Monday, August 31, 2009

Dream of Cognac Boots


I'm a little jumpy today. Money is on my mind. I have not so much at the moment. I'm down to $99.72 in checking and $5.73 in savings. I filed for unemployment again a couple weeks ago. I know that I qualify but it seems that my online application was lost. It might be awhile until the issue is resolved. With my husband's help, I'll juggle it somehow but I'm so over scraping by.



It helps to see the actual dollar amounts in my accounts. It's easy for me to get lost in a fog of financial denial. I spent 10 minutes looking at boots on Zappos this morning. It was cold, felt a little like fall for the first time this year. Made me think about brown boots. These babies in cognac are the frontrunners, on sale for a mere $92.80 (hey, I think I have just enough). I forced myself to close the laptop and walk away.

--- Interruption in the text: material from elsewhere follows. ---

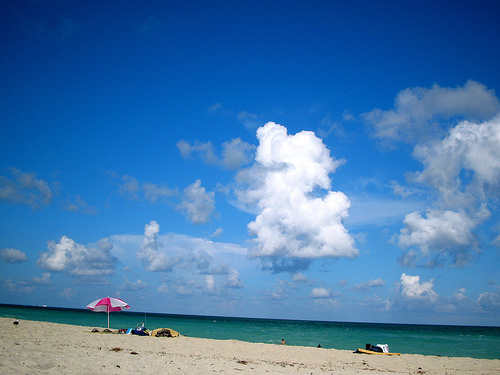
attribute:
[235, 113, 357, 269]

I've made some mistakes over the last couple years, incurred a little debt. I've gotten out of debt before but have just been treading water on my situation for the last several months. I feel a great amount of motivation to try a new endeavor. Talking over a couple ideas for something commercial with my brother . . . maybe a blog. Lucky for me, he's a software engineer and he's willing and ready to help but I'm hesitant. Seriously never doubted myself in the career sector. Now, I'm a specialist in career self-doubt.



But it's not an unusual situation in this day of foreclosures and unemployment extensions. Got to set the stress aside so I can think it through. Can't sit still any longer to write though. Need to keep moving. Helps me think.